January 22, 2004

David Kelly tells the world from beyond the grave that the BBC was the one who "sexed up" the story, vindicates Blair and Bush on Iraq

Dr Kelly film haunts Beeb


SUICIDE scientist Dr David Kelly last night gave evidence from beyond the grave to support Tony Blair on Iraq.

His testimony, seen for the first time in a Panorama special, will haunt the BBC and destroy the credibility of Today reporter Andrew Gilligan.

The documentary also accused Beeb bosses of “betting the farm” on Gilligan’s flawed evidence.

The Dr Kelly interview, taped in October 2002, showed respected reporter Jane Corbyn asking him if Iraq posed an “immediate threat”.

The former UN weapons inspector replied: “Yes.

“Even if they’re not actually filled and deployed today, the capability exists to get them filled and deployed within a matter of days and weeks.”

Dr Kelly also said Saddam Hussein’s biological weapons programme posed a “real threat” to states in the region.

He added: “We’re talking about Iran and Israel and certainly he can use those weapons against them and you don’t need a vast stockpile to have a tremendous military effect.”

This scuppers claims by critics of the war — and the BBC itself — that Saddam had no weapons of mass destruction (WMDs).

The video has been given to Lord Hutton, whose report on events leading to Dr Kelly’s death last July comes out on Wednesday.

The MoD scientist, 59, was found with his wrists slashed near his Cotswolds home after giving misleading evidence to MPs.


The video has been given to Lord Hutton, whose report on events leading to Dr Kelly’s death last July comes out on Wednesday.

The MoD scientist, 59, was found with his wrists slashed near his Cotswolds home after giving misleading evidence to MPs.

He left in his wake a bitter wrangle between Downing Street, the MoD and the BBC which exploded last summer.

Weeks earlier in May, Gilligan accused the PM of conspiring with MI6 to distort evidence on WMDs during a live, unscripted radio report.

The journalist, who was said to report in “primary colours”, claimed Mr Blair knew a dossier warning Saddam could deploy missiles in 45 minutes was wrong.

Panorama blamed senior BBC figures for failing to check his facts before tackling No 10.

As the row escalated, Director General Greg Dyke is quoted as saying: “Have we “f***ing got this right?” John Ware, the Beeb veteran behind the special, said: “The original broadcast on Today was wrong.”

He added the decision not to apologise was a “failure that proved costly”.

But a BBC spokesman said: “When the governors met on 6 July, Dr Kelly had not been identified as the source.

“Therefore his interview would not have been identified as being of relevance. The only people who knew who Andrew Gilligan’s source was were Andrew Gilligan and Today editor Richard Sambrook.”

Others likely to face criticism next week are Defence Secretary Geoff Hoon and John Scarlett, chairman of the joint intelligence committee.
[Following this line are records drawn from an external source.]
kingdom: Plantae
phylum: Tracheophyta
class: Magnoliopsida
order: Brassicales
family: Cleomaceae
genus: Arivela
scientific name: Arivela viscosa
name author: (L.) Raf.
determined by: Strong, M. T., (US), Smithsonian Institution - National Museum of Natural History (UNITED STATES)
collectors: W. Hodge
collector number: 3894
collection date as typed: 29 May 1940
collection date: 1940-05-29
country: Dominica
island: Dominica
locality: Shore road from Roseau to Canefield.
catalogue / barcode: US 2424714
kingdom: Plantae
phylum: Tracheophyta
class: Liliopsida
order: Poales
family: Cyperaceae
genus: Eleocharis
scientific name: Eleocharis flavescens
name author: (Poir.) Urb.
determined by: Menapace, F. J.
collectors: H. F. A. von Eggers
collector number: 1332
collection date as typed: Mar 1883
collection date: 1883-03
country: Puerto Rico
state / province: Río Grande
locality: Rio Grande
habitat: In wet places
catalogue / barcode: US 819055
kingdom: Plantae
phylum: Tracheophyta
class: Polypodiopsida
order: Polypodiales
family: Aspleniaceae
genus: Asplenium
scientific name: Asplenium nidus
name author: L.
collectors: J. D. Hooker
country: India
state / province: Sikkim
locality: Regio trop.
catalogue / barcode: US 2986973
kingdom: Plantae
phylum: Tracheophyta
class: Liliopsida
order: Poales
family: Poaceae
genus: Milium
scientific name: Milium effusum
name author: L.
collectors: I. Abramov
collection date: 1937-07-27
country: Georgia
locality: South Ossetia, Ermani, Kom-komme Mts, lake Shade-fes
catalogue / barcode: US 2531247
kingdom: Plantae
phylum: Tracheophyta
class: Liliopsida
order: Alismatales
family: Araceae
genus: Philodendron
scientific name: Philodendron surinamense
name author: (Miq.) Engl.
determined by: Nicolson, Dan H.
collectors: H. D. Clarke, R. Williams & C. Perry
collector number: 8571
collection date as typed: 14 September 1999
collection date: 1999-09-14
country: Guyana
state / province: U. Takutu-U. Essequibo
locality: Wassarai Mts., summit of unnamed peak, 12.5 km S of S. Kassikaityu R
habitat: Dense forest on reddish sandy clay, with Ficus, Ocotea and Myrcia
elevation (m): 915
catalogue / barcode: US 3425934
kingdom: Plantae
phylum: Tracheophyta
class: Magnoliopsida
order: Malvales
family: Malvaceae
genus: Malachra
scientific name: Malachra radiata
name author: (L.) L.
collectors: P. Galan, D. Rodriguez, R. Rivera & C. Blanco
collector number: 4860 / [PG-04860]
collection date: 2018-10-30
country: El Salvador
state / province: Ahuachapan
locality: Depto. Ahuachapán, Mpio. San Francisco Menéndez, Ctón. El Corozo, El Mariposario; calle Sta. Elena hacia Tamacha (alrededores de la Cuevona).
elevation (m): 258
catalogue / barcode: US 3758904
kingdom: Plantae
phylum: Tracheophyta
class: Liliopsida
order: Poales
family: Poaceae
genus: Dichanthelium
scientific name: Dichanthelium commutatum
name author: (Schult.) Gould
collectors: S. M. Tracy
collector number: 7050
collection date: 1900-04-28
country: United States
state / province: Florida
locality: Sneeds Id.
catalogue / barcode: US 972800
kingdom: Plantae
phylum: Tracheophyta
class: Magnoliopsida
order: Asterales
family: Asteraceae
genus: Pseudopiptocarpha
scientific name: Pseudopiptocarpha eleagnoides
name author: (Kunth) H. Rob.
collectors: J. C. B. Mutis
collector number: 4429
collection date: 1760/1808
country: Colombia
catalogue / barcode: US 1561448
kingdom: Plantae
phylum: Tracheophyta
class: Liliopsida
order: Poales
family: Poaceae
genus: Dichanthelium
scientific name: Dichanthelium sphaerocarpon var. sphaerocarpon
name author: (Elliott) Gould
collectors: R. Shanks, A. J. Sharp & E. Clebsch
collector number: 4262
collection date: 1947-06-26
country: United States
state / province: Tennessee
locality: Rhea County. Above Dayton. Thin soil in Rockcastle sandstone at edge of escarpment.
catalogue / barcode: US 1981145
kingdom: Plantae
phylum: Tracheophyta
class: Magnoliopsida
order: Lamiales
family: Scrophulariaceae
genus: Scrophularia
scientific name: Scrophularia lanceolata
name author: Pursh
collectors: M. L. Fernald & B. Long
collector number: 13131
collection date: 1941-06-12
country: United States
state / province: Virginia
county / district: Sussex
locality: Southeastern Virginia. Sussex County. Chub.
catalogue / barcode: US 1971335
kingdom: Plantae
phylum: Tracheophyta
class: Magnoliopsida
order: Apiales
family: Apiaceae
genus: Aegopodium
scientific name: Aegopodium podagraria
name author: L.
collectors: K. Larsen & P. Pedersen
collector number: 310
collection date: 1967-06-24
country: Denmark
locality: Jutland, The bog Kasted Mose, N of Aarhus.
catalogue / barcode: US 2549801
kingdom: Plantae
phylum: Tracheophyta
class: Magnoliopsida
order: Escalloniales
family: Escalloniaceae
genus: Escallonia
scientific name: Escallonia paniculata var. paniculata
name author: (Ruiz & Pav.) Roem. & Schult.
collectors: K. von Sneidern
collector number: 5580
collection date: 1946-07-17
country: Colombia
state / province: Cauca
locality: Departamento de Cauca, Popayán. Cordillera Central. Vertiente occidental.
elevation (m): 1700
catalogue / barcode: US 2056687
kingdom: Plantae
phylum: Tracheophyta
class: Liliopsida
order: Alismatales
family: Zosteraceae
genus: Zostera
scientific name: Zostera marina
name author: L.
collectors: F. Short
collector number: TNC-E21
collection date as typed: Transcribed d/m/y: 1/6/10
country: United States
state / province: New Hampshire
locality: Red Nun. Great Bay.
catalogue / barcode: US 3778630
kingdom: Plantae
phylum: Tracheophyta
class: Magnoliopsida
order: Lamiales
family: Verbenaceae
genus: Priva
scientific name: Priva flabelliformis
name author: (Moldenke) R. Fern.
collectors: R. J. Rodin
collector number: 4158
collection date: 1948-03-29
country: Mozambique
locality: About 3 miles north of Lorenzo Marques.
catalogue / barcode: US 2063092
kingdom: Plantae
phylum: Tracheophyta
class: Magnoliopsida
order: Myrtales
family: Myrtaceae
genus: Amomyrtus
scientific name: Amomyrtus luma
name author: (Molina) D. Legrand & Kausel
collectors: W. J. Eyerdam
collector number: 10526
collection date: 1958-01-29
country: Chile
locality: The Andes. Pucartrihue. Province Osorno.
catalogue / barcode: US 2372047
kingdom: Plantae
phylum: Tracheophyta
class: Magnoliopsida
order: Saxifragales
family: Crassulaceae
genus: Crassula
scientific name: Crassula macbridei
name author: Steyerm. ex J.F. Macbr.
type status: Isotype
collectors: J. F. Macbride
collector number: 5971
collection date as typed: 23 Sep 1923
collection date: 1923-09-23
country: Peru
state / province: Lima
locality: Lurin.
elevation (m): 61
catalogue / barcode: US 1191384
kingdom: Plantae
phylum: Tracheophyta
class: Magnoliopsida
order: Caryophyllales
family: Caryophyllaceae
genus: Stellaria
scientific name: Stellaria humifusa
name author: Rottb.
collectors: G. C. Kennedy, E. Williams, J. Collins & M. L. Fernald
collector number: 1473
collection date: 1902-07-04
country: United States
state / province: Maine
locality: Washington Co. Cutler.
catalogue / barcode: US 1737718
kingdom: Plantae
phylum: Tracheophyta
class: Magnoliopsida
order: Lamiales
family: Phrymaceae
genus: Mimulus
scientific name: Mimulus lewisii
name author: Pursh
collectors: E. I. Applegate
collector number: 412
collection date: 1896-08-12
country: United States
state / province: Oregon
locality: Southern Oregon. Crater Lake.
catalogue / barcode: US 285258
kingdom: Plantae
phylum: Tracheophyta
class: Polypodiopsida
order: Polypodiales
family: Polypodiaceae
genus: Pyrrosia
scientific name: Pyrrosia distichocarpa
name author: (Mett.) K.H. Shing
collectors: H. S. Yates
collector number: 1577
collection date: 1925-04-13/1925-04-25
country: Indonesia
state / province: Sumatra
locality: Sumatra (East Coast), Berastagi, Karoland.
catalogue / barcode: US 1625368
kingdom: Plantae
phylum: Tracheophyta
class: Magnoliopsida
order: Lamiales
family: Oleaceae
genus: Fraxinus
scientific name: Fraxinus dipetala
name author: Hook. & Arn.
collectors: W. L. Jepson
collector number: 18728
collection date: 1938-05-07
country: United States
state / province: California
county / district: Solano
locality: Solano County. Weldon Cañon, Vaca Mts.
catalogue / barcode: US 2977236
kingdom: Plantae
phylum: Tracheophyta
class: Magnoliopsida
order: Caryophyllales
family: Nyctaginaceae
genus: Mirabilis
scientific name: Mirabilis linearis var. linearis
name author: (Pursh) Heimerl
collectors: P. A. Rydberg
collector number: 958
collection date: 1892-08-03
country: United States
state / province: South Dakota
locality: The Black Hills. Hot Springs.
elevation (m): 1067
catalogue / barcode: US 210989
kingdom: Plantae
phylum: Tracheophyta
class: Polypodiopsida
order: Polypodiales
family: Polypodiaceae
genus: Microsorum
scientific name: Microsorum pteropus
But Hutton may also rap the doctor himself for breaking MoD rules, blabbing to Gilligan, lying to his superiors and failing to tell the truth to MPs.


WOW. What a bombshell!
But I think we all knew this was coming.
Let this be a cautionary tale for the American Media and the Democrats: the BBC let its Liberal, anti-war and "get Blair" agenda get in the way of the truth and the facts.
They tried, with the help of Leftist MPs like Claire Short and Robin Cook to bring down Tony Blair's government and to keep Britain from joining our Coalition.
Thank the Lord they failed!
And as President Bush affirmed last night in his SOTU, which Kelly stresses here also, Saddam most definitely did have WMDs and if we can't find them yet in Iraq, it's either because they're still hidden there and we haven't found them, they've been taken apart and/or are they were rolled into Syria.
Tony Blair has refused to back away from this intel also on more than one occasion.
(Poor David Kelly was used and abused by the Beeb and really shouldn't have been giving classified info to reporters and I think that when he realized this, he felt that suicide was his only way out.)
This will rock the BBC to its foundations, as well it should and the Kelly-Gilligan "sexed-up" story affair is far from their only transgression.
Only in the last week, they fired the fine telejournalist Robert Kilroy-Silk for making "anti-Arab" remarks and have hired the head of Al-Jazeera to work for them, thus making their latest nickname "Baghdad Broadcasting System" virtually a reality:
The British Broadcasting Corporation (BBC) is engulfed in a new controversy after signing up the editor-in-chief of the Arab television channel Al-Jazeera.

Mr Ibrahim Helal had personally authorised the broadcasting of controversial messages by Al-Qaeda terrorist leader Osama bin Laden and former Iraqi dictator Saddam Hussein.


We can only hope that the British people decide that their tax dollars don't need to support this kind of megaphone for anti-Western, anti-British, anti-American and anti-Semetic hate and murder speech anymore!